NVIDIA May Shift AI Servers to LPDDR, Signaling Further Memory Tightness in 2025
Industry reports indicate that NVIDIA is evaluating the adoption of LPDDR memory in its next-generation AI server architectures, a move that could reshape memory demand patterns across the entire semiconductor supply chain. While LPDDR has traditionally been used in mobile devices and edge computing, rapid improvements in bandwidth-per-watt and power efficiency have made it increasingly attractive for AI system designs that push thermal and energy limits.

A Strategic Shift Driven by Efficiency and Thermal Constraints
AI accelerators have entered a phase of exponential scaling, with models growing larger and power consumption rising sharply.
HBM remains the industry’s gold standard for ultra-high bandwidth, but its power density, thermal output, and manufacturing constraints pose challenges for certain system configurations.
Industry analysts suggest that NVIDIA’s evaluation of LPDDR aims to:
- Increase bandwidth per watt, improving overall system efficiency
- Reduce thermal load for specific AI server workloads
- Provide an additional memory option to mitigate HBM bottlenecks
- Diversify memory sources as demand for HBM intensifies globally
If implemented, this architectural change could impact NVIDIA’s broad ecosystem of partners, including DRAM vendors, data center operators, and OEM system builders.
Supply Chain Implications: LPDDR Could Face Immediate Strain
The global memory market is already under stress.
HBM is projected to remain in shortage through 2027, while DDR5 faces tight supply due to rapid AI server deployment.
LPDDR production lines are shared with high-volume mobile and consumer SoCs, meaning that a sudden spike in demand from AI servers could quickly overwhelm available capacity.
This raises the possibility of a multi-segment DRAM squeeze in 2025, simultaneously affecting HBM, DDR5, and LPDDR.
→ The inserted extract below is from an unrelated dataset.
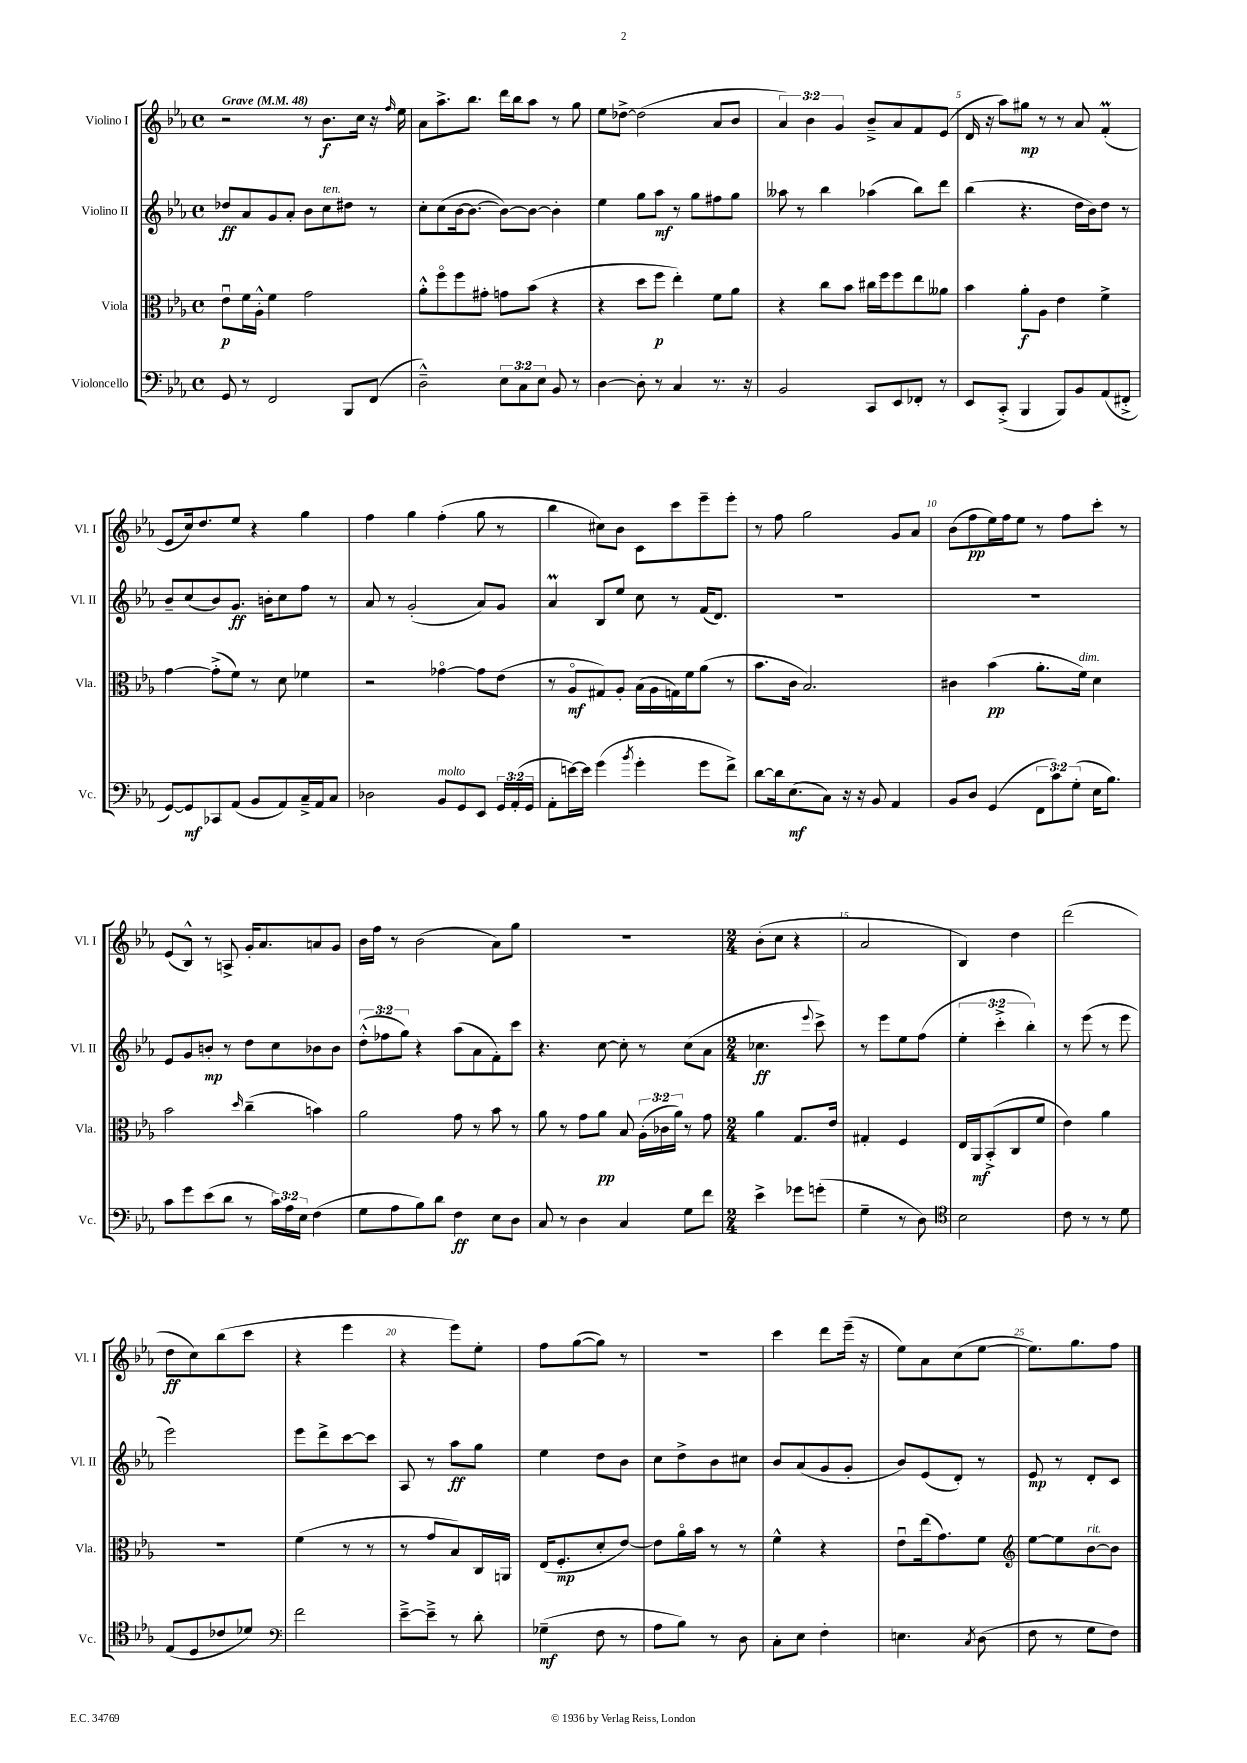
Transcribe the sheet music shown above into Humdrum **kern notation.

Industry Impact and Vendor Responses
Memory manufacturers may need to adjust capex plans and wafer allocation strategies.
SK hynix and Samsung produce LPDDR at advanced nodes (1a/1b nm), which are already heavily allocated to flagship smartphone models.
A shift by NVIDIA could:
- Accelerate LPDDR migration to newer nodes
- Push vendors to reallocate wafers away from consumer products
- Trigger ASP (average selling price) increases across multiple DRAM categories
- Elevate the strategic importance of power-efficient memory in AI system roadmaps
Market Outlook: A Potential Ripple Across Servers and AI Infrastructure
AI infrastructure spending by Microsoft, Google, Meta, and other cloud giants has reached historic levels, with combined Q3 CapEx of $78 billion (+89% YoY).
Any NVIDIA memory architecture transition would quickly cascade across server OEMs such as Supermicro, Wiwynn, and QCT, leading to rapid adjustments in memory BOM planning for AI servers launching in 2025–2026.
Key Points to Watch
- LPDDR demand from AI servers may significantly tighten memory supply in 2025.
- Competition for DRAM capacity across HBM, DDR5, and LPDDR is expected to intensify.
- Memory vendors may shift product mix and increase wafer investment for low-power DRAM.
- Potential upward pricing pressure on server DRAM, HBM, and high-speed LPDDR.
- AI server architecture choices by NVIDIA could influence global DRAM market structure for years.